The Street Art of Cyprus
Associated with sun, sea, and alcoholic spirits by many Britons, Emma Harris discovers that there’s much more to Cyprus than meets the eye.
Located at the north-eastern end of the Mediterranean, Cyprus is the third largest island in the region, and it’s crammed full of culture, influenced by its diverse geography; it’s south of Turkey, southeast of Greece, north of Egypt, west of Syria and Lebanon and northwest of Israel. Along with its cultural influences, its rich history makes for enviable landmarks and historical sites which beg to be visited.
If history’s your scene, there are two particular gems which you need in your satnav, both in Paphos. The first is the Saint Neophytos Monastery, one of the most well-known monasteries in Cyprus, beautifully indented in rolling Cypriot hills; second is the Tomb Of The Kings, a site of fascinating underground tombs which date back to the fourth century BC. The entire town of Paphos is on the UNESCO World Cultural Heritage List and on arrival you will understand why – it’s like stepping back in time. A major benefit of the heritage sites is that you can wander freely, even clambering down into the very lowest of caves.
Going hand in hand with the culture and history is the amazing food. The obvious dishes are often the best, particularly moussaka, souvlaki and stifado; however, if you walk into any restaurant and ask for a meze for two, you can rest easy that you will be receiving an absolute winner of a meal.
These reasons for visiting Cyprus are near the top of the list for the thousands of tourists who flock there each year. However, the reason I returned a second time was the phenomenal street art which adorns so many regions, sometimes bold as brass and sometimes hidden down darkened alleyways. As a major fan of street art, I was instantly hooked. Street art is fascinating because of its social and political message: it says something about the place it’s in. In Cyprus, I was surprised at the diversity and rawness of it, which has apparently been on the increase since the parliamentary elections in 2016.
One particularly inspiring piece was a huge mural of a Nepalese mother holding her baby, which appears on a desolate wall in the middle of Limassol. I found out that this was created by Paparazzi, one of Cyprus’ most popular street artists, in response to the earthquake in Nepal which killed 8,000 people in 2015. Paparazzi is one of the main figures of the Street Life Festival, a huge event which attracts over 20,000 visitors to the old town of Limassol to take part and watch abandoned houses and walls being turned into art.

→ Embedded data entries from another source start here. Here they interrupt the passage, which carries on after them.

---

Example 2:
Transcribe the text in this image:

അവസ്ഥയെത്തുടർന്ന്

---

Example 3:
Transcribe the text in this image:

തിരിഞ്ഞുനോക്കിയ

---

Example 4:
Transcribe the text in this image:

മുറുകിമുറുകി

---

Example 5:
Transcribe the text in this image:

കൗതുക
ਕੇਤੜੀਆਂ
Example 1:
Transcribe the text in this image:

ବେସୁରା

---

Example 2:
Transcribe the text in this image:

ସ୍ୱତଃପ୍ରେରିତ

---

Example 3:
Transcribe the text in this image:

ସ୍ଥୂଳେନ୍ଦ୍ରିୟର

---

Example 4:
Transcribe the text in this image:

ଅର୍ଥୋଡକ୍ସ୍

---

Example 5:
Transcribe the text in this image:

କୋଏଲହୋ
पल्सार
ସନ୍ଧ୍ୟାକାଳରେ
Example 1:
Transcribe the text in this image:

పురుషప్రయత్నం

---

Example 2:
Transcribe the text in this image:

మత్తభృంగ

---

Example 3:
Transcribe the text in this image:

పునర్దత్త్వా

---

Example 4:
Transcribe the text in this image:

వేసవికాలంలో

Both Larnaca and Paphos also have their very own street art events too – the Bubble Street Art Festival and the Street Art Square Festival respectively. The latter is particularly interesting: its curator, Yiannis Sakellis, intends to have the festival ‘invade’ areas of the city, converting them into landmarks of the city centre and rearranging the mapping of our daily life. This is exactly what’s so exciting about street art: it disrupts the banality of everyday life and creates a talking point. The frequency of street art festivals in Cyprus shows its increasing popularity. Whilst we do have some brilliant street art festivals in the UK – particularly UpFest over in Bristol, Europe’s largest – there is something different about the Cyprus scene.

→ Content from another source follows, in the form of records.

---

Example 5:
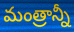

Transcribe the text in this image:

మంత్రాన్నీ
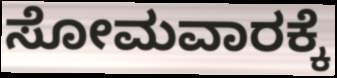
ಸೋಮವಾರಕ್ಕೆ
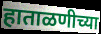
हाताळणीच्या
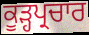
ਕੂੜ੍ਹਪ੍ਰਚਾਰ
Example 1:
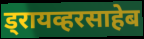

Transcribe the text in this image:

ड्रायव्हरसाहेब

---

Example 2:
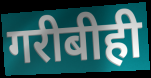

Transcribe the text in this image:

गरीबीही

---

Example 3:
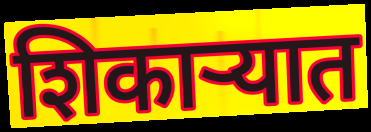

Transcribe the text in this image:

शिकाऱ्यात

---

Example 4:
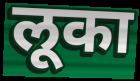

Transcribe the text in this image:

लूका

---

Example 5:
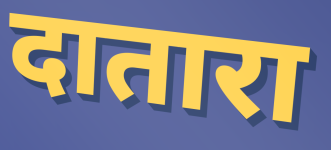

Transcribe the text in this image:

दातारा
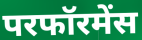
परफॉरमेंस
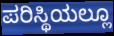
ಪರಿಸ್ಥಿಯಲ್ಲೂ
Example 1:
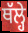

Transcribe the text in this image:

ਥੱਲ੍ਹੇ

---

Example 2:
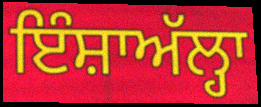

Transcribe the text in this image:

ਇੰਸ਼ਾਅੱਲ੍ਹਾ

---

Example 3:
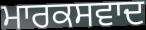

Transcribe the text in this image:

ਮਾਰਕਸਵਾਦ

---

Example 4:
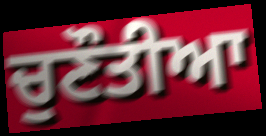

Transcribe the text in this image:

ਚੁਣੌਤੀਆ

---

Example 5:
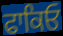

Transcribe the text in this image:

ਫਾਕਿਓ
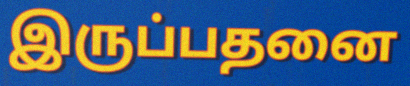
இருப்பதனை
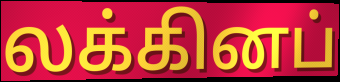
லக்கினப்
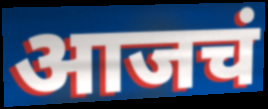
आजचं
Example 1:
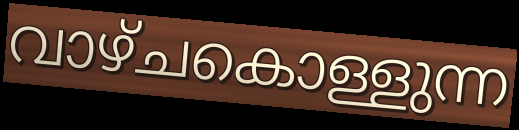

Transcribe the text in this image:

വാഴ്ചകൊള്ളുന്ന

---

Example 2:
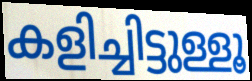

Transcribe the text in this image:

കളിച്ചിട്ടുള്ളൂ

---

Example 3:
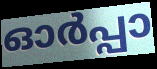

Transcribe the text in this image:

With the rise of popular street artists across the island (as well as Paparazzi, look out for pieces by Twenty-Three, Billygee and RockTheDog), street art is a real cultural scene of its own in Cyprus. The placement of pieces is often deliberately remote and unexpected. Surprisingly, many are often commissioned by the Parliament of Cyprus to breathe new life and culture into the cities. This recognition of the power to transform our towns and cities with art has truly given these regions a liberal and bohemian culture; it is a joy to walk through alleyways and passages in the afternoon sun to find a work of art shining out loud and proud.